The suburb was originally named solely after William Spence (1846–1926), one of the founders of the Australian Workers' Union and later a member of the first Australian House of Representatives. In 2023, it was co-named retrospectively to commemorate suffragette Catherine Helen Spence as well.

==Location and features==

Spence is located adjacent to the suburbs of Fraser, Melba and Evatt. Nearby is a CSIRO property. The suburb is to the south of Owen Dixon Drive and Kuringa Drive and also bounded by Alpen Street and Copland Drive.

The local primary school, Spence Primary School, was established in 1977. It later merged with Melba Primary School to become Mount Rogers Community School—Spence Campus. The school closed at the end of 1998 due to a lack of enrolment. Students were encouraged to move to the Melba Campus. The former school buildings now house a number of community-based organisations including the Mount Rogers Community (Anglican) Church. A donation only cafe called "Coffee Corner" is run by the church.

Spence has a neighbourhood oval, bordering Clarey Crescent, which has been in great disrepair since the drought of 2002/2003. The other area of bush and open space is the water tower in the northwest of the suburb. The "tower" is built into a hill with only a small portion showing.

The local shopping centre has a butcher, hairdresser, baker, chemist and supermarket, along with a petrol station. The supermarket includes a coffee shop. Another local supermarket, known as the Spence/Evatt Shops, is located on Copland Drive. Next to it is the Tongan Community Centre, rebuilt in 2007 after it burned down earlier in that year.

== Governance ==
For the purposes of Australian federal elections for the House of Representatives, Spence is in the Fenner.
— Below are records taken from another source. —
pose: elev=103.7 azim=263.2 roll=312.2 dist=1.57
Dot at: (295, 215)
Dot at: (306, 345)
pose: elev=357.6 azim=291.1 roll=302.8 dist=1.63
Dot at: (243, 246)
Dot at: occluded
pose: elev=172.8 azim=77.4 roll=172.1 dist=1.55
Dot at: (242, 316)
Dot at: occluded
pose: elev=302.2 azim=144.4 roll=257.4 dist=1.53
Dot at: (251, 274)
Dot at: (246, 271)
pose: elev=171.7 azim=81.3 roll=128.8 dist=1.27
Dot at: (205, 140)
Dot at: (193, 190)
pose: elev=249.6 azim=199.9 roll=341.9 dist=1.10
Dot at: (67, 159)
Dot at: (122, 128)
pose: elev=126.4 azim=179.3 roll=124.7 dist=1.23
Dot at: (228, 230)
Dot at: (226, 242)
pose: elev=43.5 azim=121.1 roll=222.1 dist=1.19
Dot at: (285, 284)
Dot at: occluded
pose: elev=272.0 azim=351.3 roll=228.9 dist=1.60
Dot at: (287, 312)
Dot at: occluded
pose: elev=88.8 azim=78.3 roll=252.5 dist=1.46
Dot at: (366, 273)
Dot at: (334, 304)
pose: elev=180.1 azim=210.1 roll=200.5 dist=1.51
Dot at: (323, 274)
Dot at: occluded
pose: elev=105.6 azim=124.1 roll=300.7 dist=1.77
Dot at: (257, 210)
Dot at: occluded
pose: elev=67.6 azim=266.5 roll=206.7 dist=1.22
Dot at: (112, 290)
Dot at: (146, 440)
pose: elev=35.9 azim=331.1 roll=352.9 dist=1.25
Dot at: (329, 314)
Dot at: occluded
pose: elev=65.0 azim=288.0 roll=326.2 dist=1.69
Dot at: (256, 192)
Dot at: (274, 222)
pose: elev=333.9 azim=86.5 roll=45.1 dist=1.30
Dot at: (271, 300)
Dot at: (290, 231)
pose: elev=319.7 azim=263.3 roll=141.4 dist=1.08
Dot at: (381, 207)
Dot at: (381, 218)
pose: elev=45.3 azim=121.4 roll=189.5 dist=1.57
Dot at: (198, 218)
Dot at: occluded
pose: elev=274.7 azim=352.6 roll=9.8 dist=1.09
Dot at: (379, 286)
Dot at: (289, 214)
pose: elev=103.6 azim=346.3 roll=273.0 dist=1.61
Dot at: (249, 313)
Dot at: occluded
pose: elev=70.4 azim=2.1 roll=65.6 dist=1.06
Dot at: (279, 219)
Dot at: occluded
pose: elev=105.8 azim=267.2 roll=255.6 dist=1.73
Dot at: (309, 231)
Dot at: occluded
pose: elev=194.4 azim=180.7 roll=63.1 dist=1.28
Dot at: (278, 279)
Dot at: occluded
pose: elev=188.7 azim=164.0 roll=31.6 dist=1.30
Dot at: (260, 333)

For the purposes of Australian Capital Territory elections for the ACT Legislative Assembly, Spence is in the Ginninderra electorate.

==Geology==

Silurian age Hawkins Volcanics green-grey dacite and quartz andesite are in the centre and west of Spence. A green grey dacitic porphyry intrusive rock with white feldspar crystals is in the southeast of the suburb. There is a Hawkins Volcanics shale lens patch in the south central part.